In 2011, IMPACT became the cybersecurity executing arm of the U.N. Many ICT systems – in both the public and private sector – face daily threats from hackers and their bots – networks of zombie computers, millions strong, bombarding scanning and probing their websites with the aim of exploiting the vulnerable ones. For the most part, the probes come from criminal groups intent on stealing identities, credit details, passwords and other information they can turn to financial gain. As well as groups of so-called ‘black hats’ trying to break in simply for the thrill and kudos of breaching multi-million dollar security networks. But as many recent, well-publicized, hacks have shown, these same skills can be used for political purposes, to create a breakdown in a country’s social and economic fabric. These attacks prove very publicly that cyberterrorism is neither a game, nor a hoax, and that these nightmare scenarios are a very real threat. We are all at risk from cyberterrorism. Even those of us who have never touched a mouse or keyboard.

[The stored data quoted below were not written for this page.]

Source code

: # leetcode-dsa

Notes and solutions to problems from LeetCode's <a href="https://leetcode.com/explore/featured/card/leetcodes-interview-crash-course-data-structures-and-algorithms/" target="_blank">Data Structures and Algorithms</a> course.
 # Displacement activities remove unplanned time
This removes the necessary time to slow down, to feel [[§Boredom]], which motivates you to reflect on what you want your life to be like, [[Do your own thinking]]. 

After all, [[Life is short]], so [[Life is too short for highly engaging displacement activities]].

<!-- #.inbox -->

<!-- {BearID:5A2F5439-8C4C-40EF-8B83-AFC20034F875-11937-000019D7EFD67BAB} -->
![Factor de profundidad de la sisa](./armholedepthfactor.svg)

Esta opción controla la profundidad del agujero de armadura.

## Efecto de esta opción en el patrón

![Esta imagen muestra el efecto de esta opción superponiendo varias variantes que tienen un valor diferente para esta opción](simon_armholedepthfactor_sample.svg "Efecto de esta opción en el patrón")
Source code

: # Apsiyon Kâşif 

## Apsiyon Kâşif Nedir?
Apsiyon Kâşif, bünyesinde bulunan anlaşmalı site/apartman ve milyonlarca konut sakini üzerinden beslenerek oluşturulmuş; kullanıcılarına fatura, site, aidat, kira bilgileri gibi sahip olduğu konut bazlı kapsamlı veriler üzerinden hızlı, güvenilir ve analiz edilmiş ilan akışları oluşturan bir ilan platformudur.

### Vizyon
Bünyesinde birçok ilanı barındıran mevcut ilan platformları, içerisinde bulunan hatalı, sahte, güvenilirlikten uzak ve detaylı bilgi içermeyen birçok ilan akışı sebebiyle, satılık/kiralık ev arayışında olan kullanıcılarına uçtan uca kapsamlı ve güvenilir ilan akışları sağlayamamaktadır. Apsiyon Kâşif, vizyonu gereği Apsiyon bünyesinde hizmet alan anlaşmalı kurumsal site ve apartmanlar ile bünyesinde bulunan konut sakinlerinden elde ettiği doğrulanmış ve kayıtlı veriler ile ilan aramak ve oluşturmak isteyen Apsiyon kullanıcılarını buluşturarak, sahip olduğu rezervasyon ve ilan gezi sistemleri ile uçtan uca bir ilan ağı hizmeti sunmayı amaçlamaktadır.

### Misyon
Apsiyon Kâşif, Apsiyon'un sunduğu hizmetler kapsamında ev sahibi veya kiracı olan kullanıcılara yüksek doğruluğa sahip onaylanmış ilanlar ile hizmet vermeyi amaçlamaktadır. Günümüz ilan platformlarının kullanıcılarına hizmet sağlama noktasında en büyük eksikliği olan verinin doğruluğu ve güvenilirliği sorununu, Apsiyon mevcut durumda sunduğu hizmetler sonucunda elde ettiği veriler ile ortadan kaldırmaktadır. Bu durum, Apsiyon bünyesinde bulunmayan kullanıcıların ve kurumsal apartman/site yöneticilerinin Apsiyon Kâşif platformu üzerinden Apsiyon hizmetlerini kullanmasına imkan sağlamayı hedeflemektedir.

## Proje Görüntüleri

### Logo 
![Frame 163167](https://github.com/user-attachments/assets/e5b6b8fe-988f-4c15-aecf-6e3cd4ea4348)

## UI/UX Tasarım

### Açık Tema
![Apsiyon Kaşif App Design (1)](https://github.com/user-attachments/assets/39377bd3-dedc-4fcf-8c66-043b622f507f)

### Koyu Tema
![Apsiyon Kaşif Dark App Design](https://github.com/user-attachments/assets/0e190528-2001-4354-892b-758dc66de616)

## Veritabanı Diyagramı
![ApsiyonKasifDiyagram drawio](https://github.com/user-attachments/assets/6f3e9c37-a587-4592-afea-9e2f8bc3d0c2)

It could be something as simple as disabling the banking networks, halting ATM withdrawals and credit card payments, or manipulating the stock markets and causing banks and other institutions to fail, taking jobs, pensions and savings with them. In an address at the e-Crime Congress in London as far back as 2008, Suleyman Anil, Head of NATO’s Computer Incident Response Capability Co-Ordination Centre, stated that “Cyberdefence is now mentioned at the highest level along with missile defense and energy security. We have seen more of these attacks and we don’t think this problem will disappear soon.” With dozens of international bodies and organizations jostling for position and power in the cybersecurity sector, the problems of legal jurisdiction and national interest are boundless. Yet, as systems and software become ever more complex and connected, allowing hackers to breach so-called ‘soft targets’ and find a back door into more crucial and secure systems, the race to find a coordinating body becomes ever more desperate, and the need to cooperate across borders and jurisdictions becomes more urgent.